*** Opening of Data for the task ***

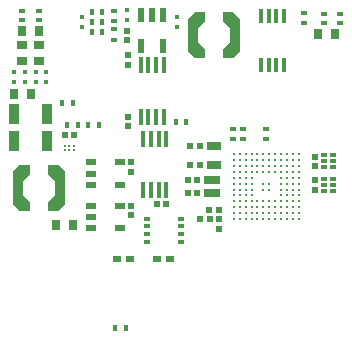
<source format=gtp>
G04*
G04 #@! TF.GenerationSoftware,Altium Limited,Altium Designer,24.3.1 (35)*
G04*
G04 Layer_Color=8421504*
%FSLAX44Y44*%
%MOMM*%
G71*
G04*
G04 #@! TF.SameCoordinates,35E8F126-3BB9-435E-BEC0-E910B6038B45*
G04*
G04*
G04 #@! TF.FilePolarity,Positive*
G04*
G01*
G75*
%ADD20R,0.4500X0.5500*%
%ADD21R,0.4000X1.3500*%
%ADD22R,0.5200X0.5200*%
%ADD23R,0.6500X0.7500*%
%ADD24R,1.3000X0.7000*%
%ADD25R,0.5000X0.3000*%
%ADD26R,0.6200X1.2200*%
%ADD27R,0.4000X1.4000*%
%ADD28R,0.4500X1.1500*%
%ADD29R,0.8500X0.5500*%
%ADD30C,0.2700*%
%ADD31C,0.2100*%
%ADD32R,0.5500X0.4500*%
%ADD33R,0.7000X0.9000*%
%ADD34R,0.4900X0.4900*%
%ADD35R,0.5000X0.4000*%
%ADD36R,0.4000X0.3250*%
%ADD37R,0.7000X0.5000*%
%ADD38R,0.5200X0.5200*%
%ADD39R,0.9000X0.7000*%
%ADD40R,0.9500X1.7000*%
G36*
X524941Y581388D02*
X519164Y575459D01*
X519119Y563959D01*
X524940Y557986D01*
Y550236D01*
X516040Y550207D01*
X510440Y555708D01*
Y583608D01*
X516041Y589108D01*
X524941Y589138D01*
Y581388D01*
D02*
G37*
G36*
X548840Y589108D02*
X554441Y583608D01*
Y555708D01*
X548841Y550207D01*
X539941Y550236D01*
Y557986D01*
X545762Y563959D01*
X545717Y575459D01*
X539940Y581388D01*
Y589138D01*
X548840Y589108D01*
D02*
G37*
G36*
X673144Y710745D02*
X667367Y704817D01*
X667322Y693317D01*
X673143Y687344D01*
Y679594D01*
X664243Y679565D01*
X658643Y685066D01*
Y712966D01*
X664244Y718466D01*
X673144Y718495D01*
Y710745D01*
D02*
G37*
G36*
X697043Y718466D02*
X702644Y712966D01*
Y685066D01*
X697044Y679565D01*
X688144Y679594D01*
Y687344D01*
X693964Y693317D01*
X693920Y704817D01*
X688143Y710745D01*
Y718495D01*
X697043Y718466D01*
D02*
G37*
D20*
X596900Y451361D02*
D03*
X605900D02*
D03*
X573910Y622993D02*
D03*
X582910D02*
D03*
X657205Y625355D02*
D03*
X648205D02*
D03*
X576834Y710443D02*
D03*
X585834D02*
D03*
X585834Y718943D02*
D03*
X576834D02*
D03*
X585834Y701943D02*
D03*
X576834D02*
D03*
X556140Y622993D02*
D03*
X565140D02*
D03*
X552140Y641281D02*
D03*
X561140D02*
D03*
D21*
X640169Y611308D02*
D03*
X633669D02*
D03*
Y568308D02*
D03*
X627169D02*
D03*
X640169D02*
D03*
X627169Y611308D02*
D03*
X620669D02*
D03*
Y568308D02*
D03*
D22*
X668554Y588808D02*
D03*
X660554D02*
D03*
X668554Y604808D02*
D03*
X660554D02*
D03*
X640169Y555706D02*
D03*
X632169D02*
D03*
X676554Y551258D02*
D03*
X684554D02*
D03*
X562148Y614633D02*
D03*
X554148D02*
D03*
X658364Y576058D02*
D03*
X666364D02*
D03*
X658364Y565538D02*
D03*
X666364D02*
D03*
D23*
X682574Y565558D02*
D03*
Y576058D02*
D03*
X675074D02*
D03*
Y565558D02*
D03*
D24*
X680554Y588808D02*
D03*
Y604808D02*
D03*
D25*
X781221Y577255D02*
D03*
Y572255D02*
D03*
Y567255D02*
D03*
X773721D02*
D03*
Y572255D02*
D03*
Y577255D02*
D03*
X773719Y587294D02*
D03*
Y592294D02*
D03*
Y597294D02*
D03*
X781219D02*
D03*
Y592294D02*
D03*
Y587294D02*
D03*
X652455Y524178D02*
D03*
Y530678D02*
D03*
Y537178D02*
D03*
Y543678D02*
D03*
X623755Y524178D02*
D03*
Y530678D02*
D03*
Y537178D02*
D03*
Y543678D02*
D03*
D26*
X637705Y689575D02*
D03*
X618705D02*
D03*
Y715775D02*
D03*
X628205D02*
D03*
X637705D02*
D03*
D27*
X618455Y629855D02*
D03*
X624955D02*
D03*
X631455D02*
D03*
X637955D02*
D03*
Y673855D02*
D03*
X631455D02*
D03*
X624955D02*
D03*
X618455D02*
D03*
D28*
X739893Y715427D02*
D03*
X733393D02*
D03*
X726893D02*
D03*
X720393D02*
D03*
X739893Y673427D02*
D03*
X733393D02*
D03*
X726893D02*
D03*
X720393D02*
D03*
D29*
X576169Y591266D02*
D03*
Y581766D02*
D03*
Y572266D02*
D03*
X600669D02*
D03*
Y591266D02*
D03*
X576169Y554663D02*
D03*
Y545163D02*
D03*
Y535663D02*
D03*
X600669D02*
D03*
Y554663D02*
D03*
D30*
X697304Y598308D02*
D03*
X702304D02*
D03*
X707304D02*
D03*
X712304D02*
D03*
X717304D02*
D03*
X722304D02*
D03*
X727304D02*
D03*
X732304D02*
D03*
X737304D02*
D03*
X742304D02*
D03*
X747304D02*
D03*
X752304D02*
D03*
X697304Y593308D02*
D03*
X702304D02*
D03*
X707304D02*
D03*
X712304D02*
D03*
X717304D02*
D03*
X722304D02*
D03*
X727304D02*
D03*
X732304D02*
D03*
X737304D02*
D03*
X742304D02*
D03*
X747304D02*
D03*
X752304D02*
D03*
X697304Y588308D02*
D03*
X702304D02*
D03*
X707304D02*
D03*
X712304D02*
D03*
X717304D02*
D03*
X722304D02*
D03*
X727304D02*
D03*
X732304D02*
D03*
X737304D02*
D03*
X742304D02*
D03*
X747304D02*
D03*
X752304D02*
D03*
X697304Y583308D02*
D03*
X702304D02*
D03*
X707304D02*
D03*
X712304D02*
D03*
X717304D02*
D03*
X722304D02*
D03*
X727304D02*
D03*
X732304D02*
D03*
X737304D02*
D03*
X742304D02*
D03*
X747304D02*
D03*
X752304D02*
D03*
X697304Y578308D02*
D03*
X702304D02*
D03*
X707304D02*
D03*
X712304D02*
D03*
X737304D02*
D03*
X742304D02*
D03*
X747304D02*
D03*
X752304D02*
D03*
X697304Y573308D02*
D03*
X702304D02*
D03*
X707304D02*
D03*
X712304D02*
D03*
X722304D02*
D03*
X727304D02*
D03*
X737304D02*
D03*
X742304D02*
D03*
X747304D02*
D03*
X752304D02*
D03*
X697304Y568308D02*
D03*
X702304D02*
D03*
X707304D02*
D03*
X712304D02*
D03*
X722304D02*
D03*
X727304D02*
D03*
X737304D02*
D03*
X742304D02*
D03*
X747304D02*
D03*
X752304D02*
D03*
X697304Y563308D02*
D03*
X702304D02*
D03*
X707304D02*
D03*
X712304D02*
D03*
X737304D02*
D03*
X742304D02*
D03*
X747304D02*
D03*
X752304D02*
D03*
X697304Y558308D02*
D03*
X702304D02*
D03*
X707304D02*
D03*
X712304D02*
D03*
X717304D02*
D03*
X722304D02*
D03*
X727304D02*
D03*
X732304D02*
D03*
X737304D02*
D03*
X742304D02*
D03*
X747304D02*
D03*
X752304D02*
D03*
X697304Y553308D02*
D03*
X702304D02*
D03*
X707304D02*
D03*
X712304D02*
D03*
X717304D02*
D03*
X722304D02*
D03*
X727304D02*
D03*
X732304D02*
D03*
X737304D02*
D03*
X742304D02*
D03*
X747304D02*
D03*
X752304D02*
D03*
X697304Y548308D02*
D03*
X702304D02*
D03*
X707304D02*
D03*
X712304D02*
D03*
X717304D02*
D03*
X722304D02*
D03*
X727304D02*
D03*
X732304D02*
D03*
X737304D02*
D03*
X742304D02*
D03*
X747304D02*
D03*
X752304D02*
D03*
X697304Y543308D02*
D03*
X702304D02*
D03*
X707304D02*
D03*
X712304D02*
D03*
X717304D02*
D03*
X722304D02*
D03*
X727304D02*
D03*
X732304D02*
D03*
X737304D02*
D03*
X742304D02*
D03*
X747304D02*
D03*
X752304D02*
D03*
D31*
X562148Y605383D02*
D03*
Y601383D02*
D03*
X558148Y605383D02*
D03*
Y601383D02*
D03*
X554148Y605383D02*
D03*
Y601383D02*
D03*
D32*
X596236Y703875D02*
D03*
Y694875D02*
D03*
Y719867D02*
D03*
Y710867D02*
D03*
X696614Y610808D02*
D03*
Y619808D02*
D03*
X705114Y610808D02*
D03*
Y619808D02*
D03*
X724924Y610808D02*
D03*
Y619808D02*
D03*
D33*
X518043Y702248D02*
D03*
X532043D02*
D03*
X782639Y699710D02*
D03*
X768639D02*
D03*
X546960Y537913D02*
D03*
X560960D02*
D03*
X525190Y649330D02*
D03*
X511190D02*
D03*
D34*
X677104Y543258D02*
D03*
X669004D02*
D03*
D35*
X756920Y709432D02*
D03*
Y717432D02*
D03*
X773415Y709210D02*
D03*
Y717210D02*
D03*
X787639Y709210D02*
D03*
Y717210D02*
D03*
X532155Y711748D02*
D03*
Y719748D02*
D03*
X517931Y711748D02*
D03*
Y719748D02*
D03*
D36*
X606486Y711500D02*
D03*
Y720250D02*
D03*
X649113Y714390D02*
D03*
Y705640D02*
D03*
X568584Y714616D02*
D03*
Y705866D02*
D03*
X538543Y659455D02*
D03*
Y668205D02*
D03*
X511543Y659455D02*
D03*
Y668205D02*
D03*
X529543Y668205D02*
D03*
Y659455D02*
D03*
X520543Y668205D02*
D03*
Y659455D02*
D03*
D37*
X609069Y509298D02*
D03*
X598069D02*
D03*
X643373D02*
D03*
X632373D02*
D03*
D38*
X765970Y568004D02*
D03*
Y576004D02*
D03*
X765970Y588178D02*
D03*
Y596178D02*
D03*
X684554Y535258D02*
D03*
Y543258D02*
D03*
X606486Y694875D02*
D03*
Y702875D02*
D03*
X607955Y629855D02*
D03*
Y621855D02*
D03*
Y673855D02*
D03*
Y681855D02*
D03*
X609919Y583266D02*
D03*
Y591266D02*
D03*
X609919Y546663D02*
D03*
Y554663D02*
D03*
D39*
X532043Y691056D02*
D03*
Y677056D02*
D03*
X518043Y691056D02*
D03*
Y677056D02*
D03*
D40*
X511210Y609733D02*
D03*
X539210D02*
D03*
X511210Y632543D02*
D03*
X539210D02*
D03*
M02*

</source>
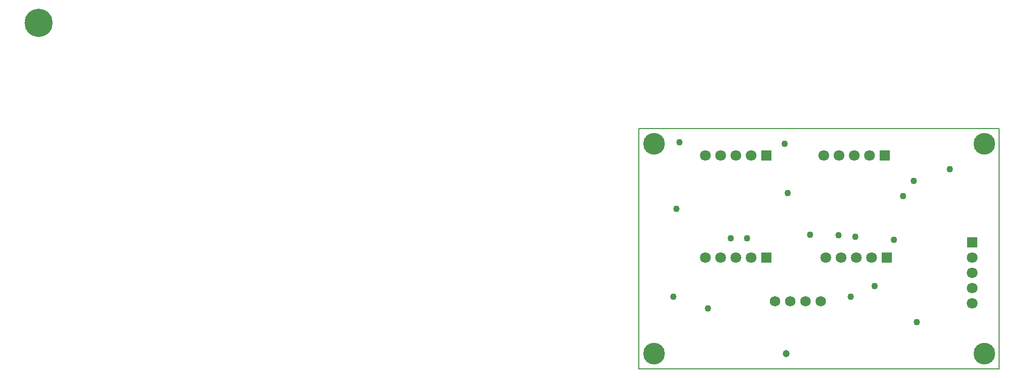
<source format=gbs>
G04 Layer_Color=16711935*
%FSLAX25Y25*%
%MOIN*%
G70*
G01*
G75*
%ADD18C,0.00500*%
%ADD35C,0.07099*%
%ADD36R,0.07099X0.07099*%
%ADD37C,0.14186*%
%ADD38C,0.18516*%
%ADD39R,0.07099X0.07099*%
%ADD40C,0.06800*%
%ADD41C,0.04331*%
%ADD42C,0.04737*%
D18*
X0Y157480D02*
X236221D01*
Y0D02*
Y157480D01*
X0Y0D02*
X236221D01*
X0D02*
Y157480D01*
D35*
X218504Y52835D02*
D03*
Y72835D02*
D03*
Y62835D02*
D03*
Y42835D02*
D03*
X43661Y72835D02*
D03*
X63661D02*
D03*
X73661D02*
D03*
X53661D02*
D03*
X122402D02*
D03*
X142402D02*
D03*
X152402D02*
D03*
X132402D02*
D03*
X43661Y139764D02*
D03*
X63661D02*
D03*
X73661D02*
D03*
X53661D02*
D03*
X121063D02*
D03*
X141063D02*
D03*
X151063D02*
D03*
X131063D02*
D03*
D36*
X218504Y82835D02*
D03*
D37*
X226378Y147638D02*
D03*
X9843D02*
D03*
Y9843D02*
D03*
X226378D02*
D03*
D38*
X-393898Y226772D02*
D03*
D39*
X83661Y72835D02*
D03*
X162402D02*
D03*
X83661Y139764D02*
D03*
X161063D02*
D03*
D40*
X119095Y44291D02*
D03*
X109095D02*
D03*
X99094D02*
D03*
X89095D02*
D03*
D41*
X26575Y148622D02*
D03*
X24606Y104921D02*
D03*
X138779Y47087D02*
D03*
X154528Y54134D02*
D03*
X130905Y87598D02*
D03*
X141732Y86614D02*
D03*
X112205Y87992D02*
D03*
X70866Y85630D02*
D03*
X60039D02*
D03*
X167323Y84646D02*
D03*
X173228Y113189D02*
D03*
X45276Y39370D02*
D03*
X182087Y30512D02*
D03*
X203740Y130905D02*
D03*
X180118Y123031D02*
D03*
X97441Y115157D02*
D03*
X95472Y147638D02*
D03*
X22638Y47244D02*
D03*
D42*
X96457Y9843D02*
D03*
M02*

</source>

*** Close of Data for the task ***

◆ Problem to solve:
Would you please repeat, exactly as written, the lines from the one containing "X97441Y115157D02*" through the end of the listing above, including both, and only those?

◆ Completed exercise:
X97441Y115157D02*
D03*
X95472Y147638D02*
D03*
X22638Y47244D02*
D03*
D42*
X96457Y9843D02*
D03*
M02*

</source>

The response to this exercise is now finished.